_EXERCISE GOAL_
Everything in the listing below should be repeated exactly, apart from the pictures.

# # # #

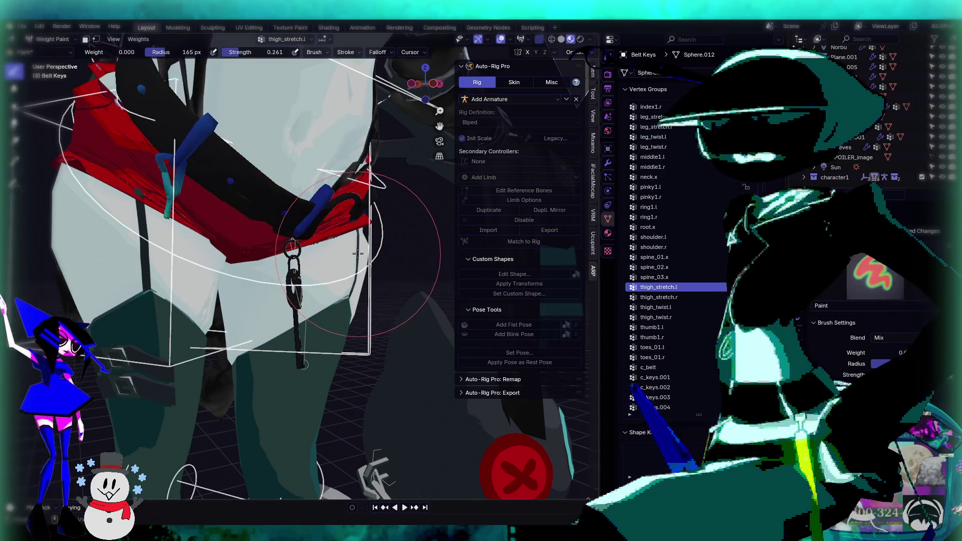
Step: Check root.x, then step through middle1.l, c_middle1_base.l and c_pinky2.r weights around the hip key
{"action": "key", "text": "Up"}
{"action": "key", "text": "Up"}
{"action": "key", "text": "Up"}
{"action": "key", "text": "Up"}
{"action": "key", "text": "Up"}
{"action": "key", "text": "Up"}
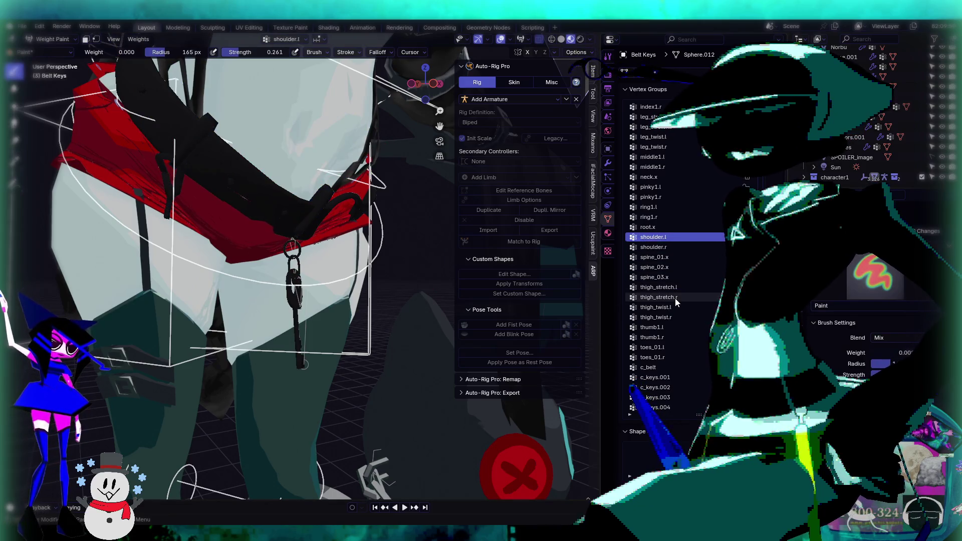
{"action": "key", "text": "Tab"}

# # # #

_EXERCISE SOLUTION_
Step: Check root.x, then step through middle1.l, c_middle1_base.l and c_pinky2.r weights around the hip key
{"action": "key", "text": "Up"}
{"action": "key", "text": "Up"}
{"action": "key", "text": "Up"}
{"action": "key", "text": "Up"}
{"action": "key", "text": "Up"}
{"action": "key", "text": "Up"}
{"action": "key", "text": "Tab"}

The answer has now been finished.